Max looked at the floor, hating the fear splashing around in his gut.

“I’ll be your server today, gentlemen.” Quam nudged Max and nodded towards the counter before turning back to the party. “If you find that unacceptable you know where the door is.”

Max waited for a second or two to see if anyone would object. When no one did—though Bair did grumble—he walked away. He liked to think his gait was relaxed but the only one he was fooling was himself.

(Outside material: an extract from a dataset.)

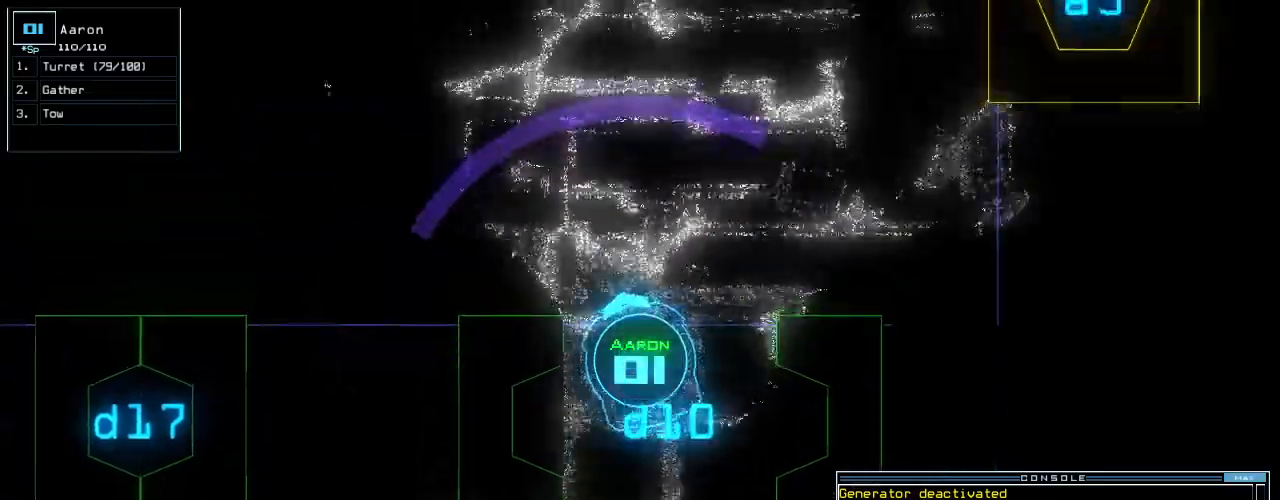
{"keys": ["left", "up"]}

With shaking hands, he put on another pot of coffee in case Bair had been serious about the dessert.

It didn’t take long before Quam was back by his side.

“How are you faring?”

Max frowned, sometimes the wording was a bit strange, he guessed it was a slight translation problem. All the races approved by the Allied Species Federation (ASF) had language implants to make communication possible. “I’m good.”

“No queasiness?”

Well, he always was a bit queasy when Bair and his gang were here. “No, I’m fine.”

“Good, it’s illegal for Daector species to touch anyone without first making sure they don’t react to their poison or have their permission to touch them despite it.” Quam made a face Max guessed was disgusted—reading alien facial expressions was hard, but Quam he usually understood.

Max touched his neck, the welts had started to weep, and his hand came away slightly sticky. “Even humans?” Humans didn’t have much sway in the ASF—too few, too weak, too insubstantial.

“There are no specific species listed; it should be the same for everyone.”

Max snorted and took the piece of paper Quam held in his hand. They both knew that was far from reality.

“There is a law, Max. He’s not allowed to touch you.”

“Yeah, well, I’ve told him several times, and it hasn’t made any difference, has it?” Max hated that there was nothing he could do to stop Bair from doing what he wanted—he was just a measly human, after all. Looking down at the order, he started preparing seven coffees.

“Top you off,” he asked when Quam didn’t move.

“I said I’d be their server. I’ll bring them their coffee.”

“I can do it, Quam. Drink your coffee before it gets too cold. You haven’t had your three breakfast cups yet.” Max smiled, willing Quam to go back to his table.

It wasn’t Quam’s job to serve the customers and Max had to face them sooner or later. He couldn’t run a restaurant if he couldn’t take orders from all kinds of species.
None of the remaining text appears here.